Super glue is so much easier (and nicer looking) than thread or fishing line when it comes to attaching java ferns to wood/rocks. I swear by it.


----------



## mjbn (Dec 14, 2011)

Oooo, i've never heard that method. I have used glue gun-glue for some stuff when i first started fish keeping with no detrimental effects, but good to know that super glue works:O


----------



## FishFan87 (Dec 17, 2011)

Is there any special kind of super glue that should be used, or does any work? Which part of the plant do you glue. The rhizome or the black root hair things.


----------



## mjbn (Dec 14, 2011)

I did a quick search and i found that cyanoacrylate gel is what people suggest as a form of super glue.


----------



## .Mko. (Sep 23, 2010)

I use a glue called "corafix" its perfectly aquarium safe and is the same glue people use to glue coral together. So its really tough stuff. Use only a small amount though and always use gloves when handling it. Once its stuck it stays and rarely comes off. But its a great glue to glue mosses, anubias, java ferns onto hardscapes.


----------



## TheJadeShrimp (Oct 13, 2011)

You have a very handsome betta! I love him! Where did you get him!


----------



## alex009 (May 21, 2011)

I just use the normal crazy glue I see all over the place. I apply some glue to the rhizome (make sure its not too wet), press it to the rock or wood, hold it for 20 sec and then let go. then I leave it out for 5 mins to allow the glue to cure before placing in water. The glue will turn white underwater. Tank gunk will turn it brown after a short while and then it wont even be noticeable.


----------



## FishFan87 (Dec 17, 2011)

TheJadeShrimp said:


> You have a very handsome betta! I love him! Where did you get him!
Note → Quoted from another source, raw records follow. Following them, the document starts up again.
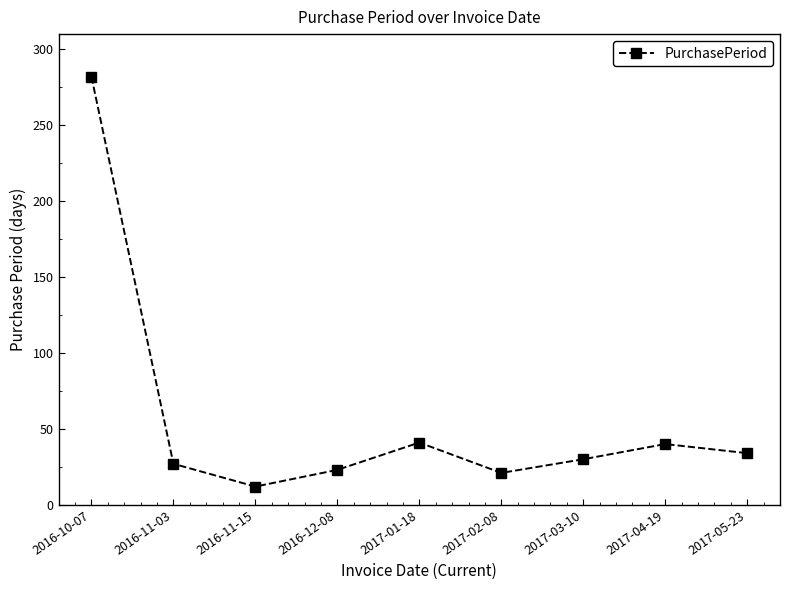

Count the number of categories in the chart.

9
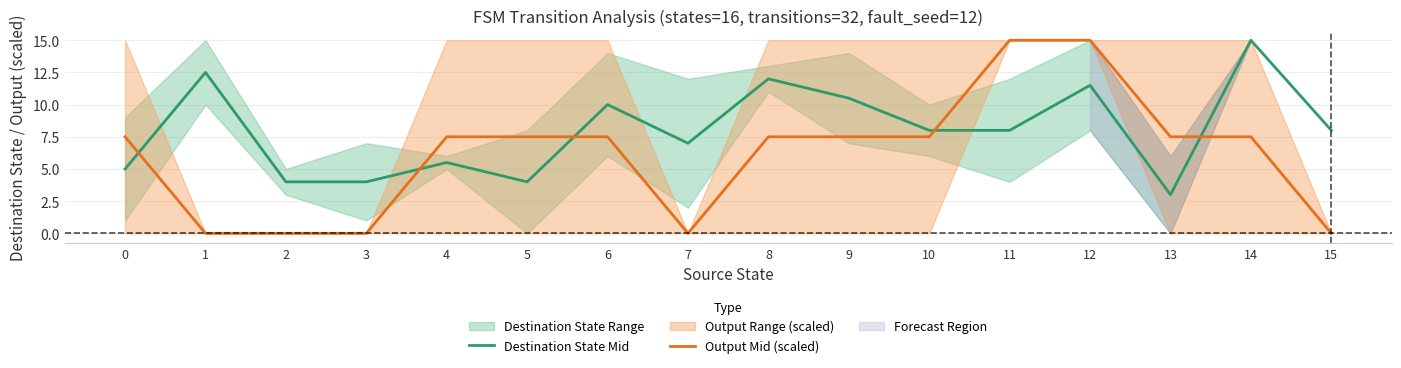

Is this an area chart (filled region under the line)?

No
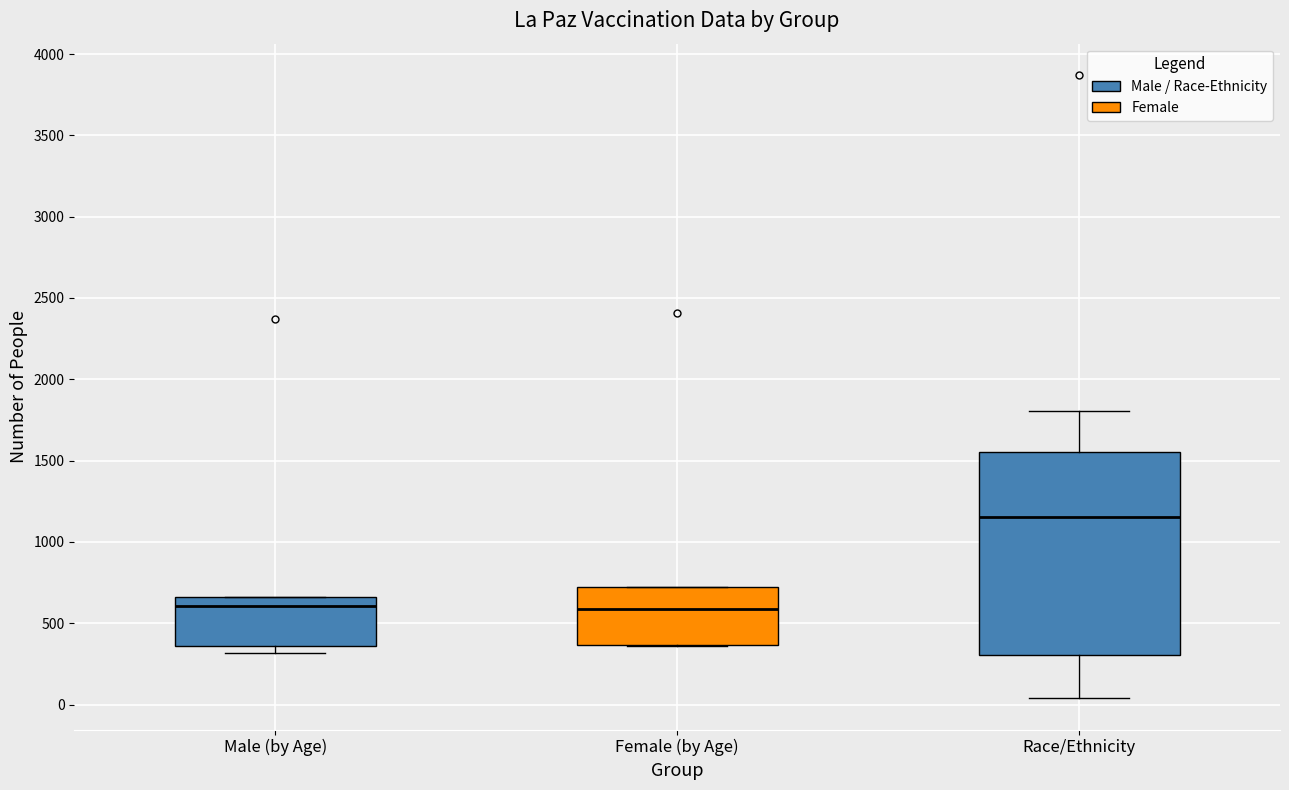

Reading left to right, read every box against the y-axis: the position of its median line, the range the box covers, and the ends of its whiskers. The values are not printed on the chart, so give them approximately, as read against the axis.

Male (by Age): median 600, box 350 to 650, whiskers 300 to 650
Female (by Age): median 600, box 350 to 750, whiskers 350 to 750
Race/Ethnicity: median 1150, box 300 to 1550, whiskers 50 to 1800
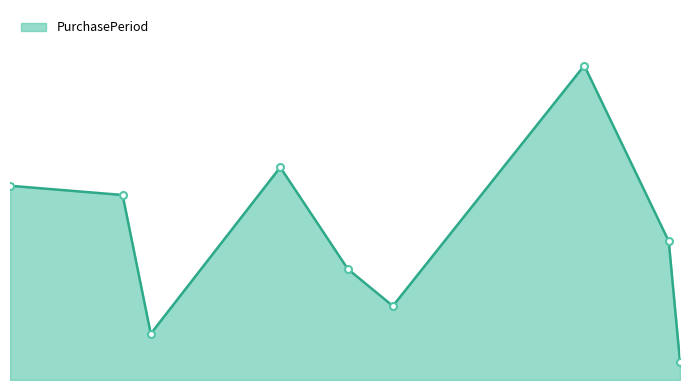

Where does the data first go above 15?

2015-06-26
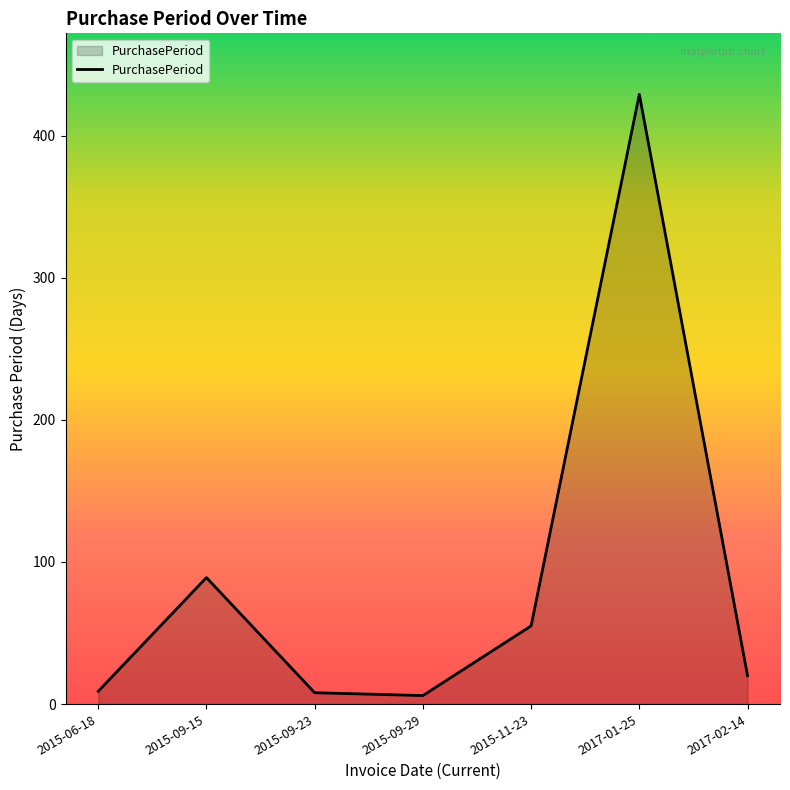

What is the difference between the maximum and minimum values?

423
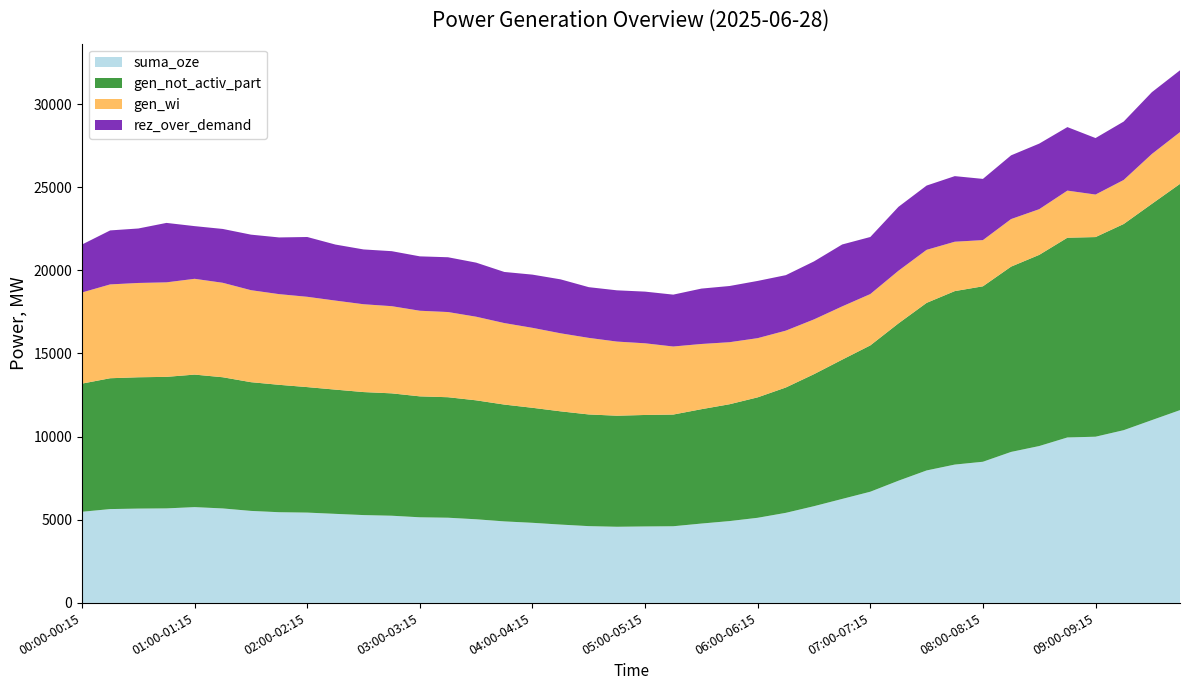

Reading left to right, list all the values displayed in this chart.

suma_oze: 00:00-00:15=5481	00:15-00:30=5643	00:30-00:45=5672	00:45-01:00=5684	01:00-01:15=5761	01:15-01:30=5681	01:30-01:45=5533	01:45-02:00=5454	02:00-02:15=5431	02:15-02:30=5355	02:30-02:45=5282	02:45-03:00=5243	03:00-03:15=5149	03:15-03:30=5123	03:30-03:45=5029	03:45-04:00=4902	04:00-04:15=4817	04:15-04:30=4710	04:30-04:45=4617	04:45-05:00=4579	05:00-05:15=4598	05:15-05:30=4610	05:30-05:45=4772	05:45-06:00=4921	06:00-06:15=5119	06:15-06:30=5417	06:30-06:45=5817	06:45-07:00=6253	07:00-07:15=6687	07:15-07:30=7349	07:30-07:45=7966	07:45-08:00=8319	08:00-08:15=8489	08:15-08:30=9080	08:30-08:45=9434	08:45-09:00=9950	09:00-09:15=9995	09:15-09:30=10388	09:30-09:45=10993	09:45-10:00=11594
gen_not_activ_part: 00:00-00:15=7708	00:15-00:30=7869	00:30-00:45=7898	00:45-01:00=7911	01:00-01:15=7970	01:15-01:30=7890	01:30-01:45=7742	01:45-02:00=7662	02:00-02:15=7548	02:15-02:30=7472	02:30-02:45=7398	02:45-03:00=7360	03:00-03:15=7273	03:15-03:30=7247	03:30-03:45=7154	03:45-04:00=7026	04:00-04:15=6917	04:15-04:30=6811	04:30-04:45=6717	04:45-05:00=6679	05:00-05:15=6705	05:15-05:30=6717	05:30-05:45=6878	05:45-06:00=7027	06:00-06:15=7244	06:15-06:30=7539	06:30-06:45=7940	06:45-07:00=8376	07:00-07:15=8800	07:15-07:30=9462	07:30-07:45=10079	07:45-08:00=10433	08:00-08:15=10552	08:15-08:30=11144	08:30-08:45=11498	08:45-09:00=12013	09:00-09:15=12007	09:15-09:30=12400	09:30-09:45=13006	09:45-10:00=13607
gen_wi: 00:00-00:15=5481	00:15-00:30=5643	00:30-00:45=5672	00:45-01:00=5684	01:00-01:15=5761	01:15-01:30=5681	01:30-01:45=5533	01:45-02:00=5454	02:00-02:15=5431	02:15-02:30=5355	02:30-02:45=5282	02:45-03:00=5243	03:00-03:15=5149	03:15-03:30=5123	03:30-03:45=5029	03:45-04:00=4902	04:00-04:15=4809	04:15-04:30=4693	04:30-04:45=4605	04:45-05:00=4459	05:00-05:15=4310	05:15-05:30=4093	05:30-05:45=3922	05:45-06:00=3731	06:00-06:15=3560	06:15-06:30=3419	06:30-06:45=3294	06:45-07:00=3203	07:00-07:15=3088	07:15-07:30=3166	07:30-07:45=3189	07:45-08:00=2970	08:00-08:15=2778	08:15-08:30=2861	08:30-08:45=2747	08:45-09:00=2833	09:00-09:15=2557	09:15-09:30=2648	09:30-09:45=2999	09:45-10:00=3114
rez_over_demand: 00:00-00:15=2884	00:15-00:30=3247	00:30-00:45=3276	00:45-01:00=3575	01:00-01:15=3168	01:15-01:30=3238	01:30-01:45=3340	01:45-02:00=3410	02:00-02:15=3596	02:15-02:30=3370	02:30-02:45=3296	02:45-03:00=3308	03:00-03:15=3271	03:15-03:30=3295	03:30-03:45=3252	03:45-04:00=3074	04:00-04:15=3200	04:15-04:30=3244	04:30-04:45=3050	04:45-05:00=3082	05:00-05:15=3108	05:15-05:30=3120	05:30-05:45=3331	05:45-06:00=3380	06:00-06:15=3442	06:15-06:30=3337	06:30-06:45=3488	06:45-07:00=3724	07:00-07:15=3432	07:15-07:30=3844	07:30-07:45=3866	07:45-08:00=3945	08:00-08:15=3682	08:15-08:30=3832	08:30-08:45=3944	08:45-09:00=3820	09:00-09:15=3398	09:15-09:30=3513	09:30-09:45=3717	09:45-10:00=3717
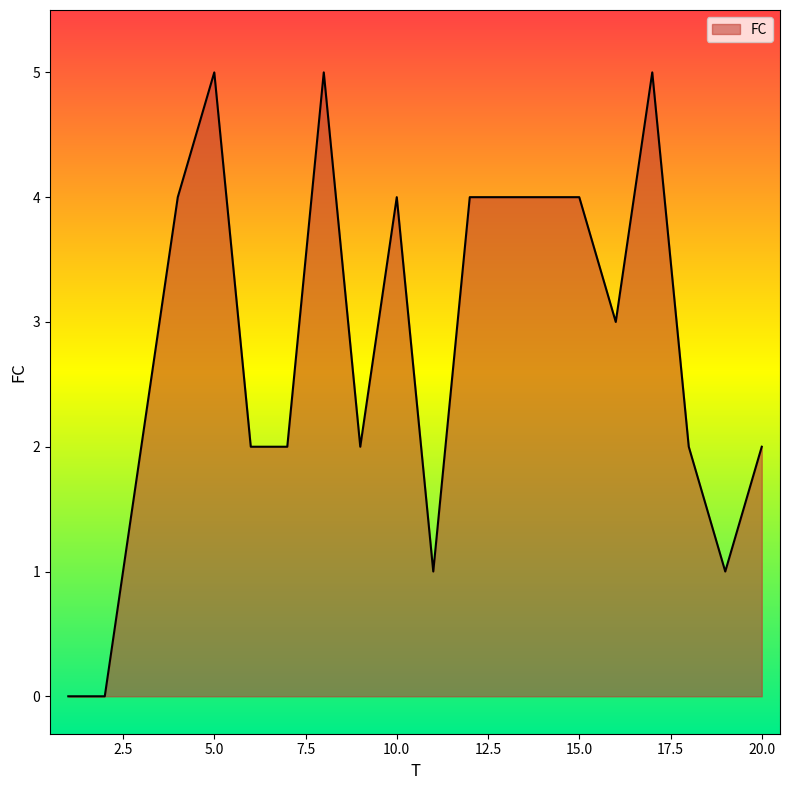

What is the difference between the second highest and minimum values?

5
Believe it or not, I got him at petco. I always take a look at the bettas when I go in there and every once in awhile I find a gem like him. From time to time they even get some dragon scales in too.


----------



## TrueAdrian (Dec 9, 2011)

our local Petco gets in some fantastic Bettas. Ours died chasing a shrimp into a filter RIP McQueen


----------



## diwu13 (Sep 20, 2011)

TrueAdrian said:


> our local Petco gets in some fantastic Bettas. Ours died chasing a shrimp into a filter RIP McQueen


This is sad, but still made me laugh :X


----------



## TheJadeShrimp (Oct 13, 2011)

FishFan87 said:


> Believe it or not, I got him at petco. I always take a look at the bettas when I go in there and every once in awhile I find a gem like him. From time to time they even get some dragon scales in too.


Petco does get some beauties. I got my copper CT female from there. Dragons are a normal at my petco. They also have Plakats, Halfmoon Plakats, Doubletail Plakat, etc.


----------



## FishFan87 (Dec 17, 2011)

A betta was the first fish that got me into fish keeping so I kind of have a soft spot for them. His tank is the only tank I have running right now because the apartment im living in is small. I have made some room however and I want to set up a 14 gallon planted tank but im doing my research before I take the dive.


----------



## TheJadeShrimp (Oct 13, 2011)

FishFan87 said:


> A betta was the first fish that got me into fish keeping so I kind of have a soft spot for them. His tank is the only tank I have running right now because the apartment im living in is small. I have made some room however and I want to set up a 14 gallon planted tank but im doing my research before I take the dive.


I had 22 bettas at one time. I love them so much. Along with my Oscars. :bounce:


----------



## diwu13 (Sep 20, 2011)

TheJadeShrimp said:


> I had 22 bettas at one time. I love them so much. Along with my Oscars. :bounce:


Were they mostly female? Or you had them in 22 separate tanks :X?


----------



## mjbn (Dec 14, 2011)

FishFan87 said:


> A betta was the first fish that got me into fish keeping so I kind of have a soft spot for them. His tank is the only tank I have running right now because the apartment im living in is small. I have made some room however and I want to set up a 14 gallon planted tank but im doing my research before I take the dive.


^^ Same, haha.


----------